Experimento en mí grande inclinación a consagrarme muy en particular a la conversión de las tribus indias habi­tantes al otro lado del Mississipí. Aquí no hay datos ni ras­tros de su existencia; pero el Mississipí, que constituye como la frontera de los Estados Unidos a la entrada de un inmenso desierto que se extiende hasta el Océano Pacífico, atraviesa a San Luis, que es como un punto central en medio de naciones salvajes donde todavía no ha penetrado la luz del Evangelio, aun cuando, por otra parte, se hallen muy bien dispuestos para recibirla. Cuando el Seminario quede del todo arreglado pienso dejarlo al cuidado del Sr. Rosati, marchándome yo in nomine Domini, y costeando el Mississi­pí y el Missouri, a predicar el Evangelio a esas pobres gen­tes. Antes de partir de San Luis haré que me traduzcan un Catecismo en la lengua de esos pueblos, lo cual creo me será fácil con la ayuda de los indios que vienen de cuando en cuando a San Luis, sirviéndome también de algunos habi­tantes de aquí que conocen bien aquello. Estoy bien infor­mado por personas experimentadas de las dificultades que se me presentarán y de los medios para vencerlas; pero con la ayuda de Dios la empresa se me hace tan fácil como si la viera llevada a feliz cabo. Mucho tendré que sufrir, mas eso no me arredra; hasta aquí me he ocupado mucho en mí mismo; en adelante no quiero ocuparme más que en Dios y en los intereses de su gloria.

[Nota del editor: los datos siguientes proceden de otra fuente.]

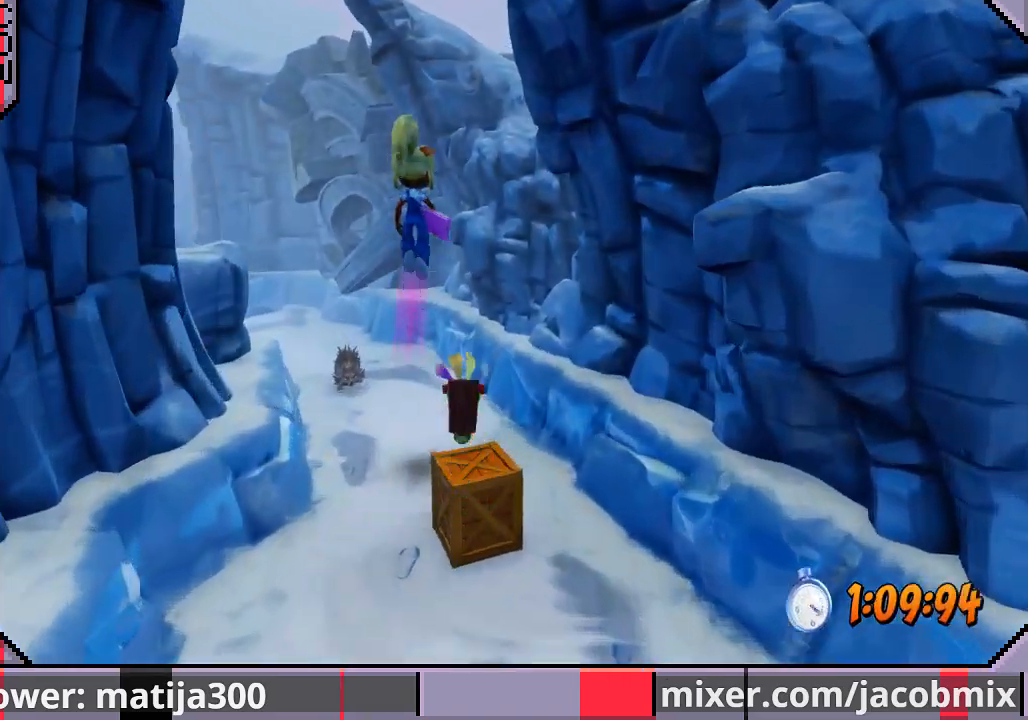
{"buttons": ["DPAD_UP", "DPAD_LEFT"], "left_stick": "center", "right_stick": "center", "events": [[33, "CROSS", "up"], [500, "DPAD_LEFT", "down"]]}
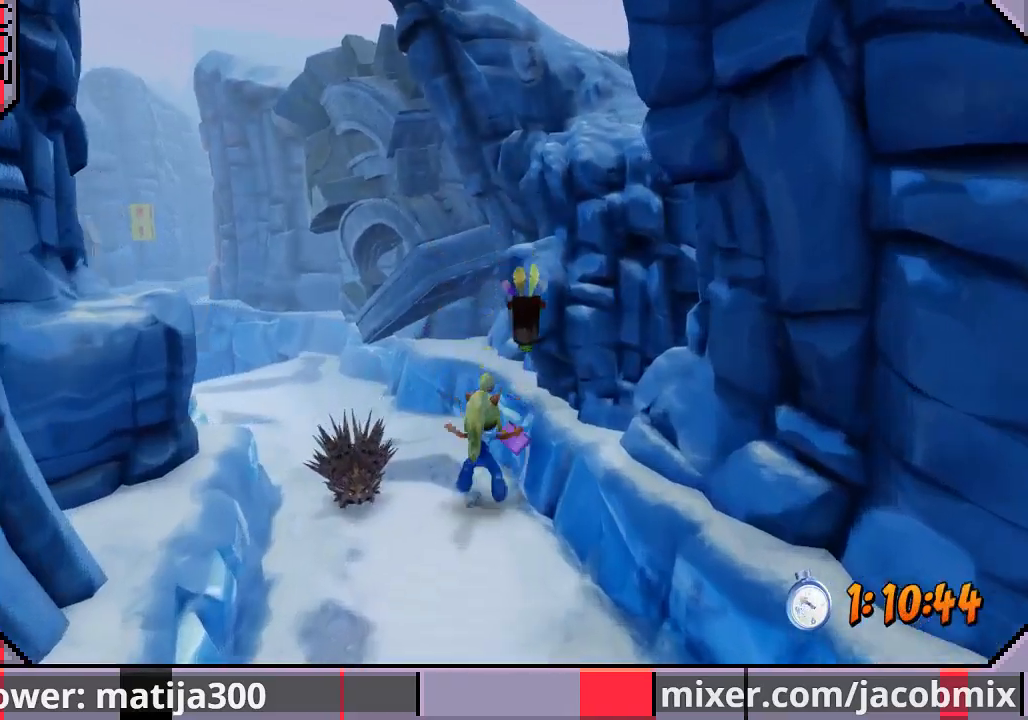
{"buttons": ["DPAD_UP", "DPAD_LEFT"], "left_stick": "center", "right_stick": "center", "events": [[100, "CROSS", "down"], [367, "CROSS", "up"]]}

Los indios, es verdad, son salvajes, feroces, fieros y muy inconstantes; llevan, por lo general, una vida muy dura; pasan algunas veces muchos días sin probar alimento; pero si llegan a coger algún búfalo o ciervo, se lo comen todo, y muchas veces crudo. Casi siempre van desnudos, y castigan sus cuerpos para agradar al Gran Espíritu. Los an­cianos, las mujeres y los niños viven en sus chozas; los de­más andan siempre a caza de fieras, cuyas pieles preparan con mucha habilidad, vendiéndolas luego a los americanos a cambio de comestibles y licores fuertes, a los que son tan aficionados que esta inclinación constituye uno de los ma­yores obstáculos con que ha de luchar el misionero en la obra de su conversión. El venerable Sr. Obispo, en cuya casa habitamos, y todos los de por aquí, miran nuestra venida como el precursor de una era de misericordia para estos pue­blos, y hasta yo mismo participo de la misma opinión. Sin embargo, las obras de Dios, — como dice San Vicente, — tienen su principio, sus progresos y su fin, y nosotros debe­mos seguir a la divina Providencia paso a paso, sin preten­der turbar, prevenir ni retrasar su marcha. Os suplico ten­gáis la bondad de encomendarnos a Dios para que con toda fidelidad sigamos tan importante máxima.

A pesar de las alteraciones y accidentes diversos a que hemos estado y estamos aún sujetos todos los días, no he te­nido el menor momento de disgusto o tristeza por haber de­jado mi patria; antes bien mi corazón rebosa de gozo que aumenta cada día, y no deseo otro que morir a fuerza de trabajos. Para nosotros ha desaparecido el mundo; todos nos consideramos como víctimas sacrificadas por la gloria y por la salvación de las almas, y jamás ha existido en nues­tra mente la idea de volver a Europa.

Tomado de Anales Españoles, Tomos I-II y III. Años 1893, 1894 y 1895.